Passenger revenue it collects for each seat flown one mile rose an estimated 2.5 percent to 3.5 percent for the month, according to the airline. Passenger revenue growth was strong compared to November, but was hurt by year-end adjustments.
That's a per-passenger figure, so it can rise even if the airline carries fewer passengers. It can also rise if remaining passengers paid more to fly.
Traffic — measured as one paying passenger flown one mile — fell 4 percent, according to the airline's announcement late Tuesday. Domestic traffic fell 5.9 percent, while international traffic was down 2 percent.
Flying capacity was down 5.4 percent, including a 6.1 percent cut in domestic capacity and a 4.2 percent drop in international capacity.
Because capacity shrank faster than demand, United's planes were fuller. Occupancy rose 1.2 percentage points to 82.4 percent.

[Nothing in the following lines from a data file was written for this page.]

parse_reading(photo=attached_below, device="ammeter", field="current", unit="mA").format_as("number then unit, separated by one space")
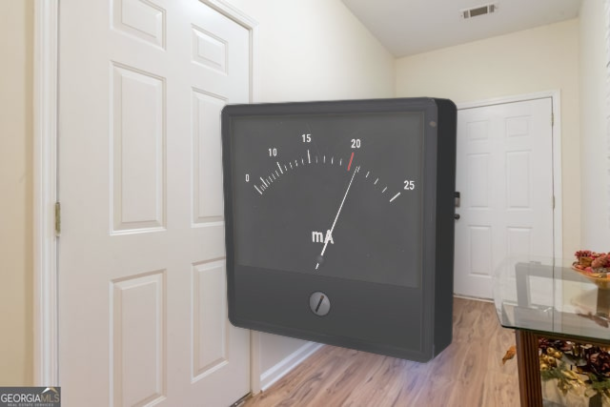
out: 21 mA
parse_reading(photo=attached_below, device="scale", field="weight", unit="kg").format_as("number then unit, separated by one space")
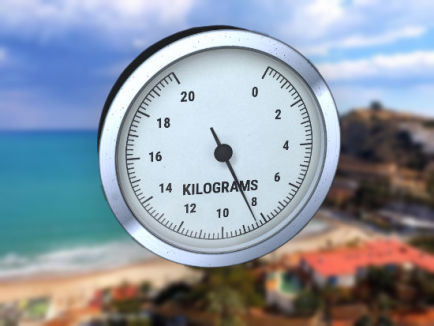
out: 8.4 kg
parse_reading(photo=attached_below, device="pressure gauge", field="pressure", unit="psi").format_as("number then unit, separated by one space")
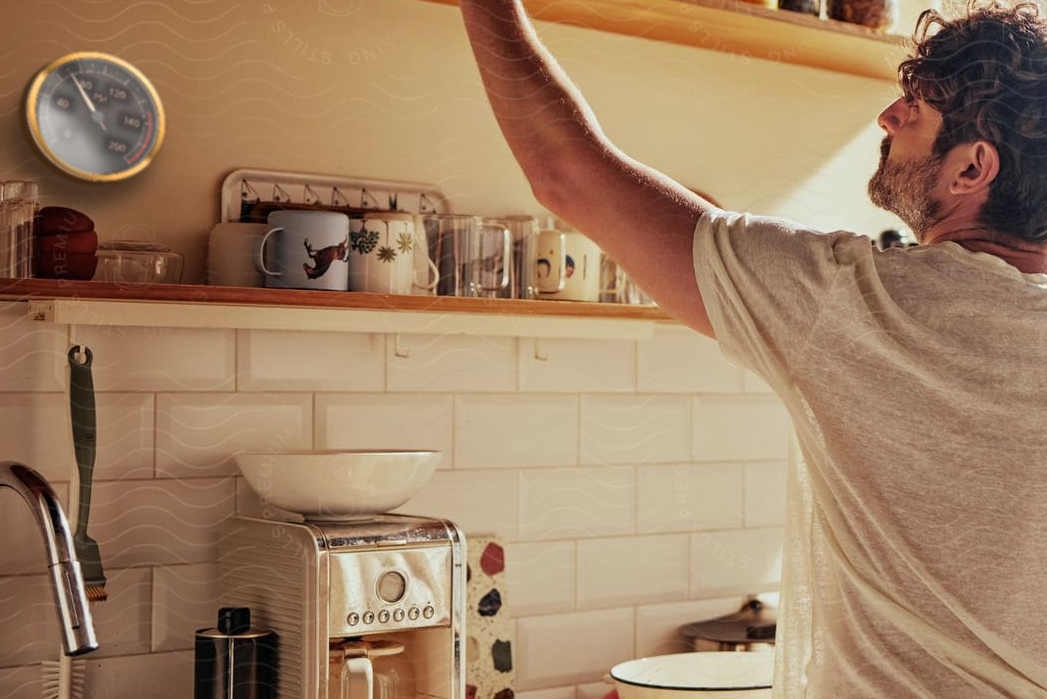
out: 70 psi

United shrank for the full year, too. Traffic fell 1 percent across its system because of a 2.5 percent drop in domestic traffic. International traffic showed a 0.1 percent gain.
The airline cut full-year flying capacity by 1.5 percent. That included a 1.7 percent cut in the flying it does on regional carriers it hires to fly under the United Express name.
Occupancy for the year rose 0.4 percentage points to 82.6 percent.